>>>

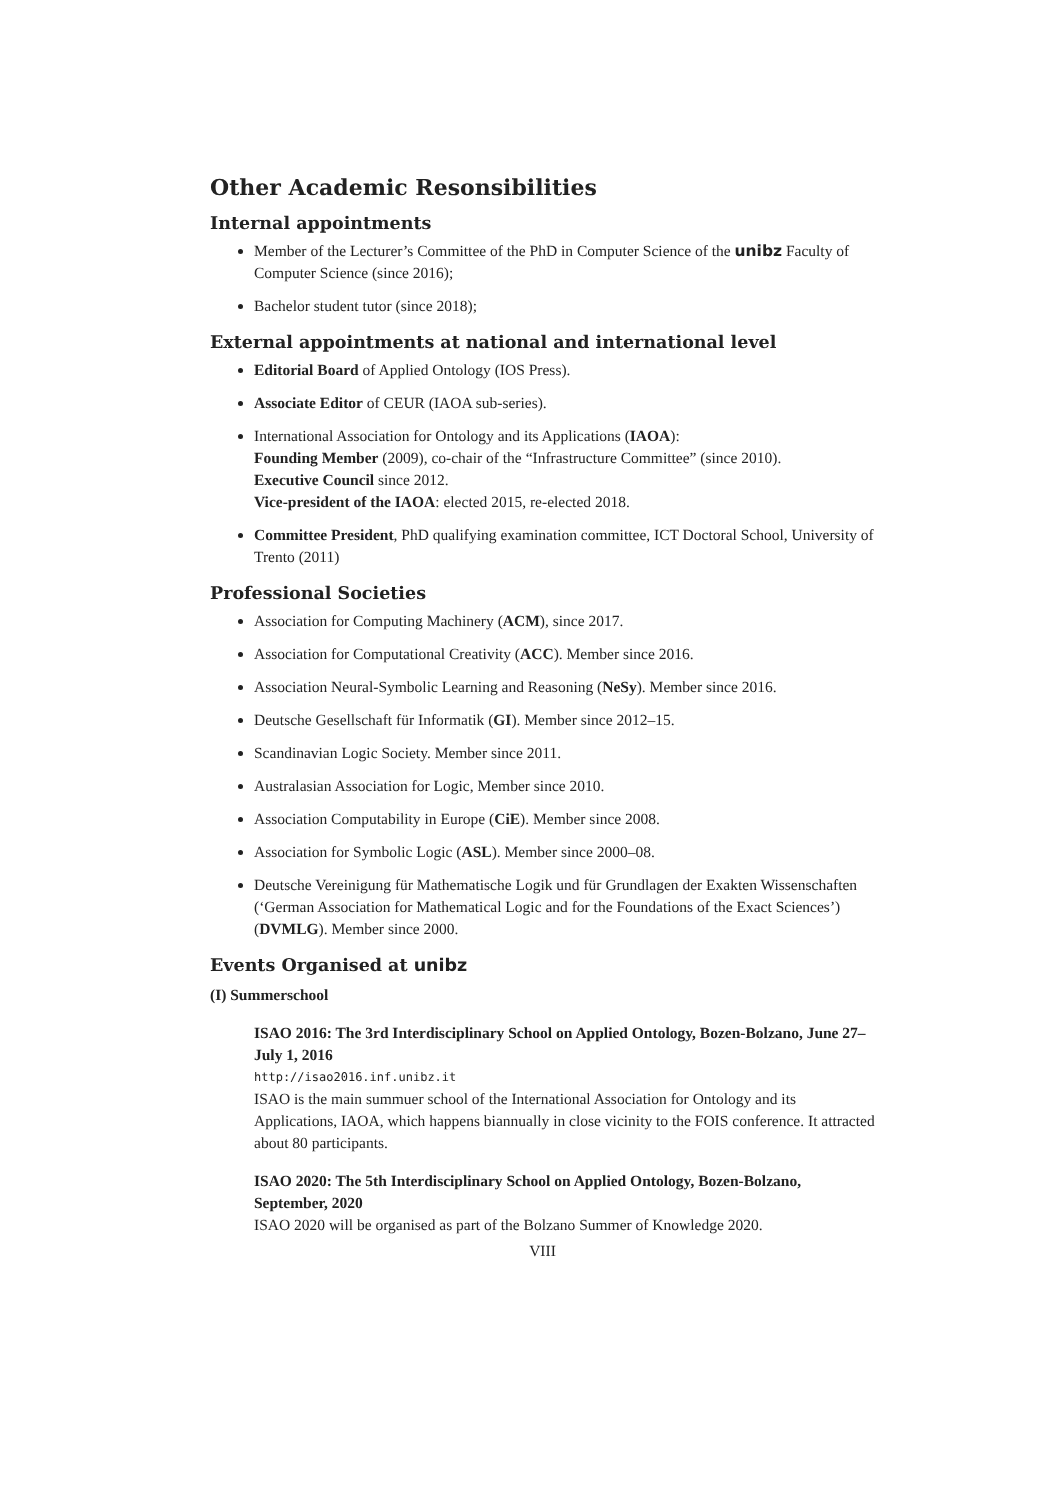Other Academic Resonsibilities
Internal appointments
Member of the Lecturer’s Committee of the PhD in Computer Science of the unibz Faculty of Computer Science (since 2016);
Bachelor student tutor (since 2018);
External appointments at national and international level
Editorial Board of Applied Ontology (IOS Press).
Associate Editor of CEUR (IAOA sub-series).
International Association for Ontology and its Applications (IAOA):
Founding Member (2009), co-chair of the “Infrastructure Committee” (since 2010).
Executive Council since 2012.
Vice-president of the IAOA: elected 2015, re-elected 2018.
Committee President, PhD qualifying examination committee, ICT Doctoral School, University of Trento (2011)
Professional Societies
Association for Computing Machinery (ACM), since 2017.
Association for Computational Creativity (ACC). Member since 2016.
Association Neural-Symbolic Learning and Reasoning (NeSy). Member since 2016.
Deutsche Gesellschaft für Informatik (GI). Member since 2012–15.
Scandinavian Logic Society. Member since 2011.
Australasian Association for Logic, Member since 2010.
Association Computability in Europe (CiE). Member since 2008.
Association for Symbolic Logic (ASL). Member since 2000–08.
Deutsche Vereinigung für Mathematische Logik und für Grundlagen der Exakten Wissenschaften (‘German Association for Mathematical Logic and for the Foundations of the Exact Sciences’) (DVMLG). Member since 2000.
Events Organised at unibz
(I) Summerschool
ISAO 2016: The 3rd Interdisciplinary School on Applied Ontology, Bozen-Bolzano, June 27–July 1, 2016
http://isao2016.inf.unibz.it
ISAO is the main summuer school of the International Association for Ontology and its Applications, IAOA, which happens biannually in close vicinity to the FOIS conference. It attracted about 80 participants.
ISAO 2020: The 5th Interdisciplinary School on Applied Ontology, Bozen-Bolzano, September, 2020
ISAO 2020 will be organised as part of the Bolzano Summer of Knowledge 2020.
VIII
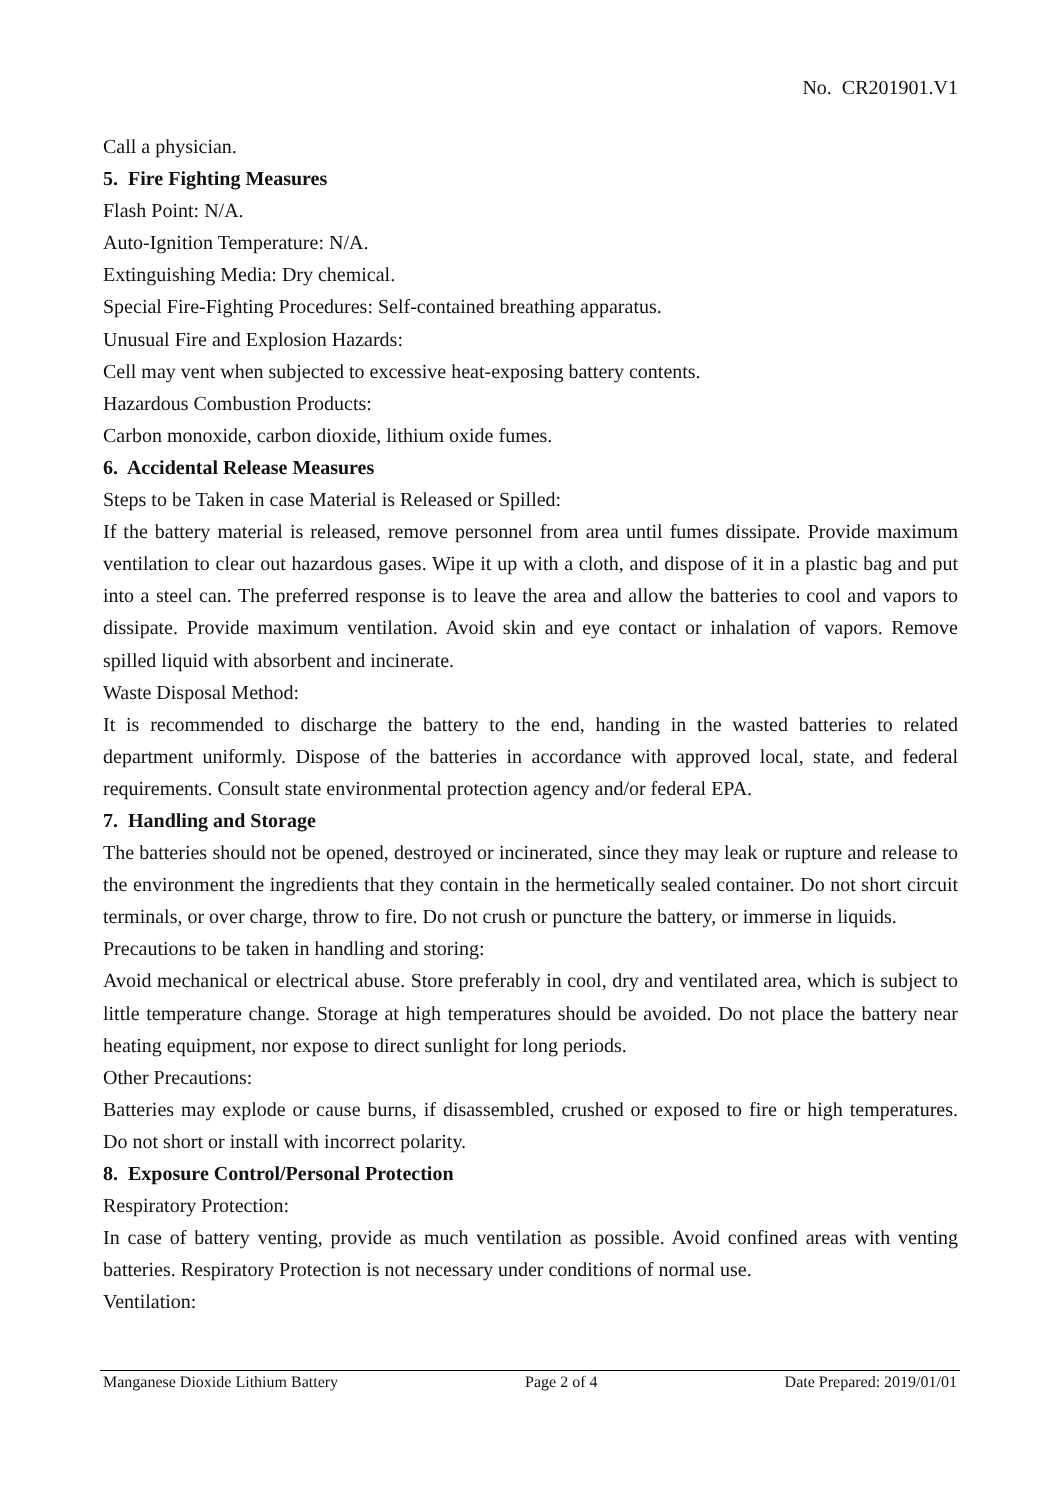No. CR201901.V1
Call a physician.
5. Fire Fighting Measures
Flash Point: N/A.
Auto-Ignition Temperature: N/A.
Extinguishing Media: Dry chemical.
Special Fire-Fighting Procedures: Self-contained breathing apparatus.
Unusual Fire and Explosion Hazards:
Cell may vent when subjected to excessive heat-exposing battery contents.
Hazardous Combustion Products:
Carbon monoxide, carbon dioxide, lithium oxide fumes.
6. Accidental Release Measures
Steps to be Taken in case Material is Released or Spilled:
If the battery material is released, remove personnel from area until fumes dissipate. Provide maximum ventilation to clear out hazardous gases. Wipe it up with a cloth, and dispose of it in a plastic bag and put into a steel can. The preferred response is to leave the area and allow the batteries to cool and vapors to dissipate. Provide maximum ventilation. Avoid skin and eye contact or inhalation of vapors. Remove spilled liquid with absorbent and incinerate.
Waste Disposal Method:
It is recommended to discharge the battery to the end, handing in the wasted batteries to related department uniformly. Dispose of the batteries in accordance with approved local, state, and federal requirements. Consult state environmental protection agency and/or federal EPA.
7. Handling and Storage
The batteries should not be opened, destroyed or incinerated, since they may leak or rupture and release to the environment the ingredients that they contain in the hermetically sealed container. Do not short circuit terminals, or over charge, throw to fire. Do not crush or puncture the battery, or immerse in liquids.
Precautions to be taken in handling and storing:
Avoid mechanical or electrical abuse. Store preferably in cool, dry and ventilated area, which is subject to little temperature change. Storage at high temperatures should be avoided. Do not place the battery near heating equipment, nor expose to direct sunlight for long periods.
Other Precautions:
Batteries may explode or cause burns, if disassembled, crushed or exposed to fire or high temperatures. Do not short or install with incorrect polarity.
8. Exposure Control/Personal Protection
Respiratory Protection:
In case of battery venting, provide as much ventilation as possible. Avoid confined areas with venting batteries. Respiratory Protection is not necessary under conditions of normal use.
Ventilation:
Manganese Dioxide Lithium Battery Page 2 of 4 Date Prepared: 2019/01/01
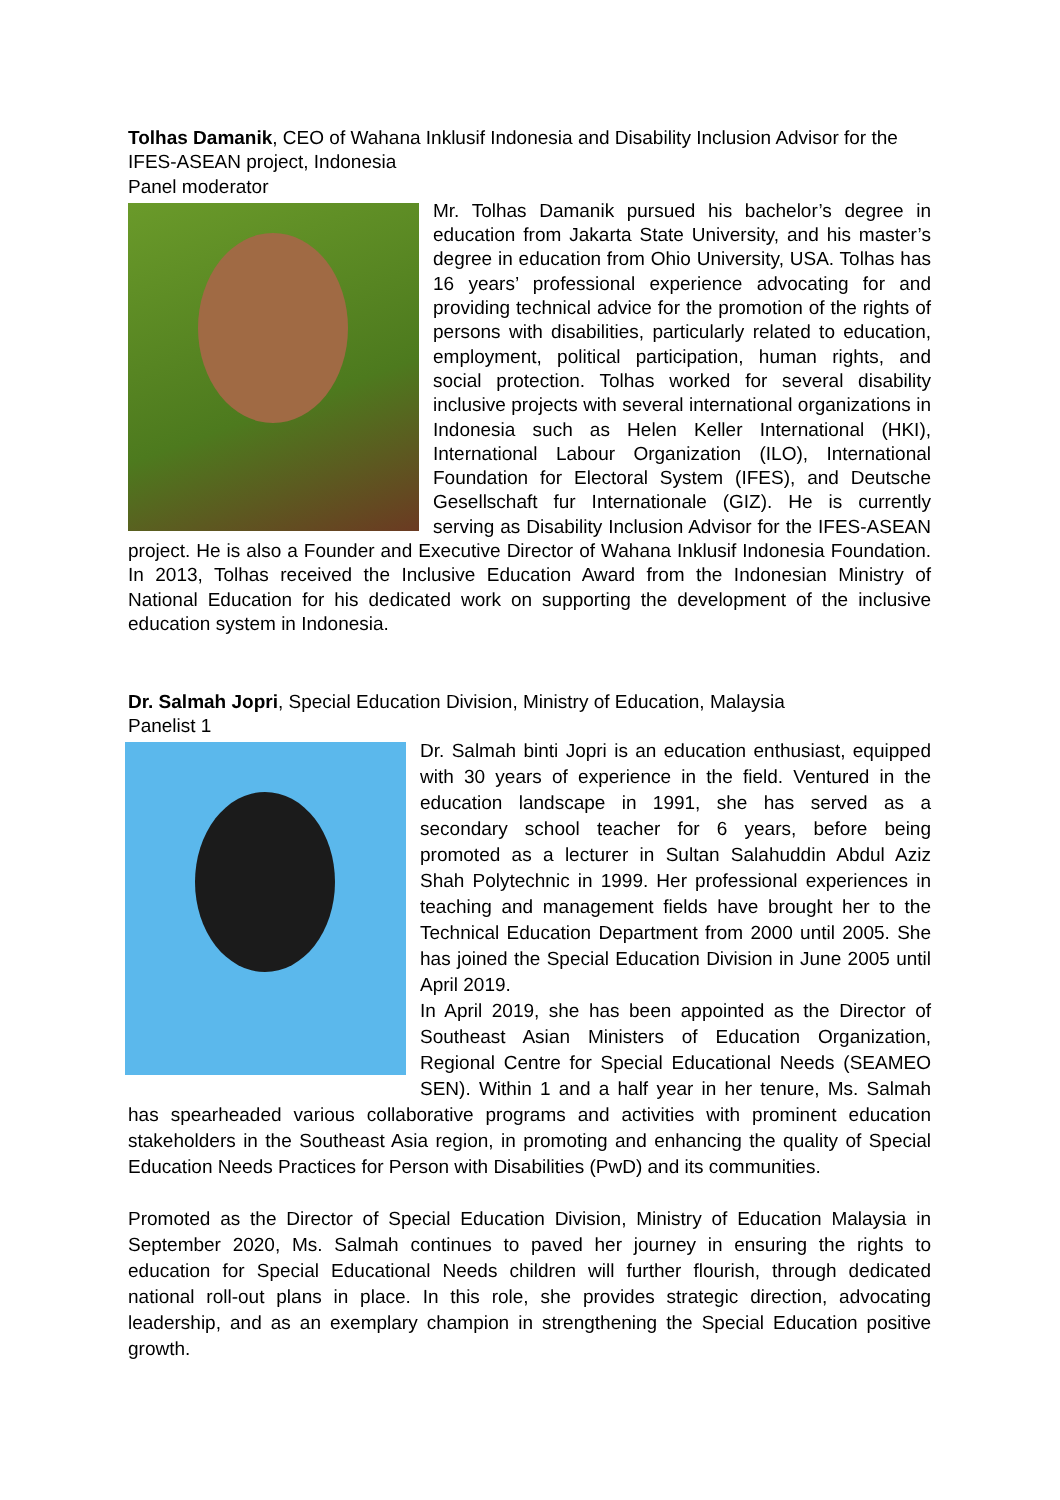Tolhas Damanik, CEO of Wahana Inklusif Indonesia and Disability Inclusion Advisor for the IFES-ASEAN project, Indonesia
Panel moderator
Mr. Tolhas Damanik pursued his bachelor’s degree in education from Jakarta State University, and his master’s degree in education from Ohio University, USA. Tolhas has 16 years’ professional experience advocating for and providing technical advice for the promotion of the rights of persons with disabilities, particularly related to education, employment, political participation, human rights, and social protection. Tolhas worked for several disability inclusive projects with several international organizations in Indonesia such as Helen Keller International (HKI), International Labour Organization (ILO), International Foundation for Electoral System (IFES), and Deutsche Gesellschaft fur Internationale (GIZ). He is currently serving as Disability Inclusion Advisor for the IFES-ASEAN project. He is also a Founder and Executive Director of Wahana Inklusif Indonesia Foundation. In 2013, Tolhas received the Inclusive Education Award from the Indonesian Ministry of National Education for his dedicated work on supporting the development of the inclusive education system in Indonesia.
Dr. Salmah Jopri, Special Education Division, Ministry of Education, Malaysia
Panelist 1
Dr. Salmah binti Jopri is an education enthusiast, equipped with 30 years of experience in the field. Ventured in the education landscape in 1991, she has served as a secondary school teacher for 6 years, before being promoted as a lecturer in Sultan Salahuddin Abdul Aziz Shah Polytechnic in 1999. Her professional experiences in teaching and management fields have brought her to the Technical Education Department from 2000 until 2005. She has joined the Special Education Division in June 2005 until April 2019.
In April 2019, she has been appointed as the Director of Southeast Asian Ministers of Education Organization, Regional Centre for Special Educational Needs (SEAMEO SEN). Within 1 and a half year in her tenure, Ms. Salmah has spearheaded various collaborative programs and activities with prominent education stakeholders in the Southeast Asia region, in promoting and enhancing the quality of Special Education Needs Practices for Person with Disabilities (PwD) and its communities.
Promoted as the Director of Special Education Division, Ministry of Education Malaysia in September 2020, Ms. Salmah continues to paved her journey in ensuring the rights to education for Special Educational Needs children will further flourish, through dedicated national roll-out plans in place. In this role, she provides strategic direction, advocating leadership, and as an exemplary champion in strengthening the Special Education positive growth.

<<<

None of the pictures should be kept; reproduce all the remaining material exactly.

Other Academic Resonsibilities
Internal appointments
Member of the Lecturer’s Committee of the PhD in Computer Science of the unibz Faculty of Computer Science (since 2016);
Bachelor student tutor (since 2018);
External appointments at national and international level
Editorial Board of Applied Ontology (IOS Press).
Associate Editor of CEUR (IAOA sub-series).
International Association for Ontology and its Applications (IAOA):
Founding Member (2009), co-chair of the “Infrastructure Committee” (since 2010).
Executive Council since 2012.
Vice-president of the IAOA: elected 2015, re-elected 2018.
Committee President, PhD qualifying examination committee, ICT Doctoral School, University of Trento (2011)
Professional Societies
Association for Computing Machinery (ACM), since 2017.
Association for Computational Creativity (ACC). Member since 2016.
Association Neural-Symbolic Learning and Reasoning (NeSy). Member since 2016.
Deutsche Gesellschaft für Informatik (GI). Member since 2012–15.
Scandinavian Logic Society. Member since 2011.
Australasian Association for Logic, Member since 2010.
Association Computability in Europe (CiE). Member since 2008.
Association for Symbolic Logic (ASL). Member since 2000–08.
Deutsche Vereinigung für Mathematische Logik und für Grundlagen der Exakten Wissenschaften (‘German Association for Mathematical Logic and for the Foundations of the Exact Sciences’) (DVMLG). Member since 2000.
Events Organised at unibz
(I) Summerschool
ISAO 2016: The 3rd Interdisciplinary School on Applied Ontology, Bozen-Bolzano, June 27–July 1, 2016
http://isao2016.inf.unibz.it
ISAO is the main summuer school of the International Association for Ontology and its Applications, IAOA, which happens biannually in close vicinity to the FOIS conference. It attracted about 80 participants.
ISAO 2020: The 5th Interdisciplinary School on Applied Ontology, Bozen-Bolzano, September, 2020
ISAO 2020 will be organised as part of the Bolzano Summer of Knowledge 2020.
VIII
No. CR201901.V1
Call a physician.
5. Fire Fighting Measures
Flash Point: N/A.
Auto-Ignition Temperature: N/A.
Extinguishing Media: Dry chemical.
Special Fire-Fighting Procedures: Self-contained breathing apparatus.
Unusual Fire and Explosion Hazards:
Cell may vent when subjected to excessive heat-exposing battery contents.
Hazardous Combustion Products:
Carbon monoxide, carbon dioxide, lithium oxide fumes.
6. Accidental Release Measures
Steps to be Taken in case Material is Released or Spilled:
If the battery material is released, remove personnel from area until fumes dissipate. Provide maximum ventilation to clear out hazardous gases. Wipe it up with a cloth, and dispose of it in a plastic bag and put into a steel can. The preferred response is to leave the area and allow the batteries to cool and vapors to dissipate. Provide maximum ventilation. Avoid skin and eye contact or inhalation of vapors. Remove spilled liquid with absorbent and incinerate.
Waste Disposal Method:
It is recommended to discharge the battery to the end, handing in the wasted batteries to related department uniformly. Dispose of the batteries in accordance with approved local, state, and federal requirements. Consult state environmental protection agency and/or federal EPA.
7. Handling and Storage
The batteries should not be opened, destroyed or incinerated, since they may leak or rupture and release to the environment the ingredients that they contain in the hermetically sealed container. Do not short circuit terminals, or over charge, throw to fire. Do not crush or puncture the battery, or immerse in liquids.
Precautions to be taken in handling and storing:
Avoid mechanical or electrical abuse. Store preferably in cool, dry and ventilated area, which is subject to little temperature change. Storage at high temperatures should be avoided. Do not place the battery near heating equipment, nor expose to direct sunlight for long periods.
Other Precautions:
Batteries may explode or cause burns, if disassembled, crushed or exposed to fire or high temperatures. Do not short or install with incorrect polarity.
8. Exposure Control/Personal Protection
Respiratory Protection:
In case of battery venting, provide as much ventilation as possible. Avoid confined areas with venting batteries. Respiratory Protection is not necessary under conditions of normal use.
Ventilation:
Manganese Dioxide Lithium Battery Page 2 of 4 Date Prepared: 2019/01/01
Tolhas Damanik, CEO of Wahana Inklusif Indonesia and Disability Inclusion Advisor for the IFES-ASEAN project, Indonesia
Panel moderator
Mr. Tolhas Damanik pursued his bachelor’s degree in education from Jakarta State University, and his master’s degree in education from Ohio University, USA. Tolhas has 16 years’ professional experience advocating for and providing technical advice for the promotion of the rights of persons with disabilities, particularly related to education, employment, political participation, human rights, and social protection. Tolhas worked for several disability inclusive projects with several international organizations in Indonesia such as Helen Keller International (HKI), International Labour Organization (ILO), International Foundation for Electoral System (IFES), and Deutsche Gesellschaft fur Internationale (GIZ). He is currently serving as Disability Inclusion Advisor for the IFES-ASEAN project. He is also a Founder and Executive Director of Wahana Inklusif Indonesia Foundation. In 2013, Tolhas received the Inclusive Education Award from the Indonesian Ministry of National Education for his dedicated work on supporting the development of the inclusive education system in Indonesia.
Dr. Salmah Jopri, Special Education Division, Ministry of Education, Malaysia
Panelist 1
Dr. Salmah binti Jopri is an education enthusiast, equipped with 30 years of experience in the field. Ventured in the education landscape in 1991, she has served as a secondary school teacher for 6 years, before being promoted as a lecturer in Sultan Salahuddin Abdul Aziz Shah Polytechnic in 1999. Her professional experiences in teaching and management fields have brought her to the Technical Education Department from 2000 until 2005. She has joined the Special Education Division in June 2005 until April 2019.
In April 2019, she has been appointed as the Director of Southeast Asian Ministers of Education Organization, Regional Centre for Special Educational Needs (SEAMEO SEN). Within 1 and a half year in her tenure, Ms. Salmah has spearheaded various collaborative programs and activities with prominent education stakeholders in the Southeast Asia region, in promoting and enhancing the quality of Special Education Needs Practices for Person with Disabilities (PwD) and its communities.
Promoted as the Director of Special Education Division, Ministry of Education Malaysia in September 2020, Ms. Salmah continues to paved her journey in ensuring the rights to education for Special Educational Needs children will further flourish, through dedicated national roll-out plans in place. In this role, she provides strategic direction, advocating leadership, and as an exemplary champion in strengthening the Special Education positive growth.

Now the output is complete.